Die Rede im Video-Stream

Rede Andrea Milz (CDU) am 25.4.2013
zum Antrag der Fraktion der CDU

„Der Kinderwunsch darf nicht am Geld scheitern – Paare mit unerfülltem Kinderwunsch auch in NRW unterstützen!“

 

Anrede,
die Deutsche Gesellschaft für Gynäkologie schätzt, dass der Kinderwunsch bei 1,5 Millionen Paaren in Deutschland unerfüllt bleibt. Das ist für die Paare ein Drama und für unsere Gesellschaft sehr schade.

Wenn diese Paare sich dann dem Thema künstliche Befruchtung nähern, stoßen vielen von ihnen schnell an finanzielle Grenzen: seit der rot-grünen Gesundheitsreform aus dem Jahre 2004 werden die Kosten für eine Kinderwunschbehandlung nur noch zur Hälfte für die ersten drei Versuche von der Gesetzlichen Krankenversicherung übernommen. Die andere Hälfte zahlen die Paare selbst. Bei drei Behandlungen betragen diese hälftigen Kosten 6000 Euro; kommt ein vierter Versuch hinzu, muss dieser komplett selbst finanziert werden, so dass die Kosten insgesamt dann 10.000 Euro betragen.

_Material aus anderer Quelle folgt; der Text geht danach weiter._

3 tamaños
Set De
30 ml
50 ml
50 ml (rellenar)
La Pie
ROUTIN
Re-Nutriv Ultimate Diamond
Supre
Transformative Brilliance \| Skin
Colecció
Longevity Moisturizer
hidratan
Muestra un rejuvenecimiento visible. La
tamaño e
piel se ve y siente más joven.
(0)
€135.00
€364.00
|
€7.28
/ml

Die Folgen sind klar: zu den vielfach tabuisierten Sorgen um Unfruchtbarkeit kommt die bange Frage: können wir uns das leisten? Und so bleibt es oft bei jahrelangen Versuchen, die Schwangerschaft auf natürlichem Wege zu erreichen, bis dann doch Maßnahmen der assistierten Reproduktion ergriffen werden. Statistiken zeigen, dass seit der Reform 2004 und der damaligen Senkung der Kostenübernahme durch die Kassen die Zahl der Geburten nach einer Kinderwunschbehandlung von etwa 17.000 auf 8.000 im Jahr zurückgegangen ist. Experten schätzen, dass deshalb für etwa 10.000 Paare der Kinderwunsch nicht realisierbar ist.

Die CDU will diese Situation nicht hinnehmen und begrüßt daher das Förderprogramm der Bundesregierung für Paare mit Kinderwunsch. Die seit April 2012 in Kraft getretene Förderrichtlinie sieht vor, dass Bund und Länder gemeinsam 50% der Kosten übernehmen, die Paare heute für die ersten drei Versuche selbst aufbringen müssen (25% der Gesamtkosten); beim vierten Versuch würden Bund und Länder die Hälfte übernehmen.

Die Teilnahme am Bundesprogramm ist an eine Beteiligung der Länder gekoppelt: Während Sachsen, Sachsen-Anhalt, Niedersachsen und Mecklenburg-Vorpommern bereits mitmachen, hat Nordrhein-Westfalen bislang keine Entscheidung getroffen, das Bundesprogramm zu unterstützen.

Damit bleibt den betroffenen Paaren in NRW der Zugang zum Bundesprogramm versperrt.

Ein Blick nach Sachsen, wo es schon seit 2009 eine landesseitige Unterstützung gibt, zeigt, wie erfolgversprechend ein solches Instrument sein kann: Nach Angaben des sächsischen Familienministeriums sind die Behandlungszahlen seit der Förderung um 30% gestiegen. 2010 wurden knapp 600.000 Euro in zusätzliche Behandlungen investiert, was dazu geführt hat, dass der familiäre Herzenswunsch von 162 Paaren in Erfüllung gehen konnte.

Frau Ministerin Schäfer, wir fordern Sie auf, auch Paaren in NRW den Weg zum Bundesprogramm frei zu machen und dementsprechend eine Landesbeteiligung am Förderprogramm auf den Weg zu bringen. Bitte helfen Sie denen, die Kinder bekommen wollen und denken Sie nicht nur darüber nach, wie Sie die kostenlose Pille für Hartz-IV-Empfängerinnen finanzieren können.